+++ PASSAGE +++

Decomposing Transactional Systems

https://transactional.blog/blog/2025-decomposing-transactional-systems
132•pongogogo•1y ago

Comments

karmakaze•1y ago
> commit version is chosen — the time at which the database claims all reads and writes occurred atomically.

This post doesn't mention transaction isolation specifically though it does say "How does this end up being equal to SERIALIZABLE MySQL?" So maybe I'm supposed to consider this post only for 'Every transactional system' running with SERIALIZABLE transaction isolation. I don't particularly care about that. I do care that the database I use clearly states what its isolation names mean in detail and that it does exactly what it says. e.g. I don't expect MySQL SERIALIZABLE to exactly mean the same as any other database that uses the same term.

mjb•1y ago
MySQL Serializable is pretty similar to serializable in other databases, in terms of the observable anomalies. There's a good set of tests here: https://github.com/ept/hermitage

> So maybe I'm supposed to consider this post only for 'Every transactional system' running with SERIALIZABLE transaction isolation.

No, it's a general point about the nature of transactions in DBMSs, and the different implementation choices. As the article says, there are some variations (e.g. MVCC at levels lower than serializable inherently has two 'order' steps).

karmakaze•1y ago
I'm not seeing the mention of two 'order' steps. Are you referring to the larger part of what I quoted?

> MVCC databases may assign two versions: an initial read version, and a final commit version. In this case, we’re mainly focused on the specific point at which the commit version is chosen — the time at which the database claims all reads and writes occurred atomically.

+++

TO DO:
Return the full thread on decomposing transactional systems, unchanged and in its entirety.

+++ INFORMATION +++

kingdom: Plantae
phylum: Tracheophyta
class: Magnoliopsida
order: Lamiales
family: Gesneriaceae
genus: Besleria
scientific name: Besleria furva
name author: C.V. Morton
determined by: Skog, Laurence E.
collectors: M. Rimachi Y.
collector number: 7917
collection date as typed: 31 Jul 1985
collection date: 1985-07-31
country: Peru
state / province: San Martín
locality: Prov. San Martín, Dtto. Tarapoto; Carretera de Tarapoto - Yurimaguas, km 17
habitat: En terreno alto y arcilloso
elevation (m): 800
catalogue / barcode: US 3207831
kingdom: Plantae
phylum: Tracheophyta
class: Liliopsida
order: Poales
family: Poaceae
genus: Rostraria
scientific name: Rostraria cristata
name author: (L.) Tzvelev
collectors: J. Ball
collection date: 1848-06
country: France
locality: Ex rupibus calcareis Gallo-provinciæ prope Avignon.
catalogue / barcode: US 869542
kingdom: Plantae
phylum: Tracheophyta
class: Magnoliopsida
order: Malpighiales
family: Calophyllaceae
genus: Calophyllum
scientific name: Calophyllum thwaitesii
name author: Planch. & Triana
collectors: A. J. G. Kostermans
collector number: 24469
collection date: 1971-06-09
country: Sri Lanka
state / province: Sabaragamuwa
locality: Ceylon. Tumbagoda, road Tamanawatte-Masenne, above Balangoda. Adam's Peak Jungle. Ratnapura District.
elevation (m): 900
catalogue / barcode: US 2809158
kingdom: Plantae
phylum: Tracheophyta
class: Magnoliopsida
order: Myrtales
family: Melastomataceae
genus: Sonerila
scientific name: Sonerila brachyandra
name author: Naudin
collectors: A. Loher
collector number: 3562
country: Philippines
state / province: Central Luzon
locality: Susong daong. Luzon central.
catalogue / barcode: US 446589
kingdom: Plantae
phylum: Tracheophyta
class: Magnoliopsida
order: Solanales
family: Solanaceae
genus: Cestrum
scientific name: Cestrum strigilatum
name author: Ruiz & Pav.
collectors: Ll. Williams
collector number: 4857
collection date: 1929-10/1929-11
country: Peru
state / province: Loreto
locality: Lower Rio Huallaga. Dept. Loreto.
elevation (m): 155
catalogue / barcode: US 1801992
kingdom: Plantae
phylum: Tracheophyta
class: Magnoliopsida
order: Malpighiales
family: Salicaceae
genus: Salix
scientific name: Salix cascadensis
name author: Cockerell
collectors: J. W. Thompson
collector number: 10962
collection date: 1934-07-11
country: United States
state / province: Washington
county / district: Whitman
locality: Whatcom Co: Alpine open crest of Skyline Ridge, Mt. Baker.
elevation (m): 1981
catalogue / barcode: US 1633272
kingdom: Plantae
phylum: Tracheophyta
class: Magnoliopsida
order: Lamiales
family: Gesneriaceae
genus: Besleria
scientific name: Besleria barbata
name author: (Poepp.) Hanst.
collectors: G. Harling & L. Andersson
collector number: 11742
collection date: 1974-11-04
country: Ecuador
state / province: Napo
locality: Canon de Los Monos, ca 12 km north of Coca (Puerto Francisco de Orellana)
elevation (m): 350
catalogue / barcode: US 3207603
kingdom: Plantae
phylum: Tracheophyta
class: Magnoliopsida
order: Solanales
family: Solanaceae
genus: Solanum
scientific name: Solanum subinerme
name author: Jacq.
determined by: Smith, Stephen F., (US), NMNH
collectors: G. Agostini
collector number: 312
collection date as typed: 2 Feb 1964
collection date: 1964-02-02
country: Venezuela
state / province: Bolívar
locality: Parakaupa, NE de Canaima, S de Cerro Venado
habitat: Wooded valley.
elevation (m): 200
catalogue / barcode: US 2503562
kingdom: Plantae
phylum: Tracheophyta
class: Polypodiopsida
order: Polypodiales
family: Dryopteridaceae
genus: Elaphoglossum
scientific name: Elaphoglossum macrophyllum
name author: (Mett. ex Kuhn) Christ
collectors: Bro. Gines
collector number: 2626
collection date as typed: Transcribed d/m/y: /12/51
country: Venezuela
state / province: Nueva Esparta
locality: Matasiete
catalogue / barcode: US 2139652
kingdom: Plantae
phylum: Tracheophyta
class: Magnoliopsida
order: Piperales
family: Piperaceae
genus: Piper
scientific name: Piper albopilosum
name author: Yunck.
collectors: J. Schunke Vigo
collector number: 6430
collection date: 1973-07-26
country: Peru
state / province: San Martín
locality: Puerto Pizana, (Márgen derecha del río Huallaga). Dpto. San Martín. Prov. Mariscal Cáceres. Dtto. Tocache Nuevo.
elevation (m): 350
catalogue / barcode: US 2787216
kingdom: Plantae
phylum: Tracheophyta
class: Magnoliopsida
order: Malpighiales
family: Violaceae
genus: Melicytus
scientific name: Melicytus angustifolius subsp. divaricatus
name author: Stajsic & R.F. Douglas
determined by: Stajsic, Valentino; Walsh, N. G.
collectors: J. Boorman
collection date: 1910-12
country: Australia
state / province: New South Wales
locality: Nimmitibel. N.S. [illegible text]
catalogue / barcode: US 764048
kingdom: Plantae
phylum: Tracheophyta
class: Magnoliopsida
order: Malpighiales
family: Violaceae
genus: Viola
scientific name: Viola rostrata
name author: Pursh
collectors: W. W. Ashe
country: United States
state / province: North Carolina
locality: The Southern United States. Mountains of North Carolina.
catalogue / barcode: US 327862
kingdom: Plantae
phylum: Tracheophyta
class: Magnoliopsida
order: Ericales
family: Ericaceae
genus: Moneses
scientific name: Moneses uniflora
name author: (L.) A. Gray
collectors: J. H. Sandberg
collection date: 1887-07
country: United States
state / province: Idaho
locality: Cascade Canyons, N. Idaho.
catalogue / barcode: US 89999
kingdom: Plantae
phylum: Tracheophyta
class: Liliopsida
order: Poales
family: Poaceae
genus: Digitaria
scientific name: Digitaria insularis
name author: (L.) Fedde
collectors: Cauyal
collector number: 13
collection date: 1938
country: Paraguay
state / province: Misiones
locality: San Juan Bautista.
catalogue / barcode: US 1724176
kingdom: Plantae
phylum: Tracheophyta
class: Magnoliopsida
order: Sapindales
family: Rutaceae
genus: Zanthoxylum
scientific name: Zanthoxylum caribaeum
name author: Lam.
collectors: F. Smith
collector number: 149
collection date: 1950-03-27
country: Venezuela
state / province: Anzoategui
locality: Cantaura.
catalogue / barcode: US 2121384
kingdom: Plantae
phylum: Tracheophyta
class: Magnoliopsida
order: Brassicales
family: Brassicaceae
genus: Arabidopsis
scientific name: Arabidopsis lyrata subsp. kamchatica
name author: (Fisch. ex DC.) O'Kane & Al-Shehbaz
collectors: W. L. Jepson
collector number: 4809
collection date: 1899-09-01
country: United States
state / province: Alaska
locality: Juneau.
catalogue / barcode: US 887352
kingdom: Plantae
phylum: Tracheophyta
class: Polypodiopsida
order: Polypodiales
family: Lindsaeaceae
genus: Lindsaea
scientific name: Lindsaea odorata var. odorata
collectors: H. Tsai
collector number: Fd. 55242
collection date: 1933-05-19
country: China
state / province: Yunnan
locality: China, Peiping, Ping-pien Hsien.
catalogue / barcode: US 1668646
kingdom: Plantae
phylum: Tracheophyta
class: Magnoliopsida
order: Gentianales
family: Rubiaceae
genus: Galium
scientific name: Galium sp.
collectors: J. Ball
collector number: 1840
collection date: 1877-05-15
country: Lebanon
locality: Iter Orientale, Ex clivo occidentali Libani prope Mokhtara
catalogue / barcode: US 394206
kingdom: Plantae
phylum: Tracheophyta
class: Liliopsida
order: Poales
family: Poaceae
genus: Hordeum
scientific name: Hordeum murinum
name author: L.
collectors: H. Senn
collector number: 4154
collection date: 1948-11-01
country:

+++

SOLUTION FOR THIS PROBLEM:
Decomposing Transactional Systems

https://transactional.blog/blog/2025-decomposing-transactional-systems
132•pongogogo•1y ago

Comments

karmakaze•1y ago
> commit version is chosen — the time at which the database claims all reads and writes occurred atomically.

This post doesn't mention transaction isolation specifically though it does say "How does this end up being equal to SERIALIZABLE MySQL?" So maybe I'm supposed to consider this post only for 'Every transactional system' running with SERIALIZABLE transaction isolation. I don't particularly care about that. I do care that the database I use clearly states what its isolation names mean in detail and that it does exactly what it says. e.g. I don't expect MySQL SERIALIZABLE to exactly mean the same as any other database that uses the same term.

mjb•1y ago
MySQL Serializable is pretty similar to serializable in other databases, in terms of the observable anomalies. There's a good set of tests here: https://github.com/ept/hermitage

> So maybe I'm supposed to consider this post only for 'Every transactional system' running with SERIALIZABLE transaction isolation.

No, it's a general point about the nature of transactions in DBMSs, and the different implementation choices. As the article says, there are some variations (e.g. MVCC at levels lower than serializable inherently has two 'order' steps).

karmakaze•1y ago
I'm not seeing the mention of two 'order' steps. Are you referring to the larger part of what I quoted?

> MVCC databases may assign two versions: an initial read version, and a final commit version. In this case, we’re mainly focused on the specific point at which the commit version is chosen — the time at which the database claims all reads and writes occurred atomically.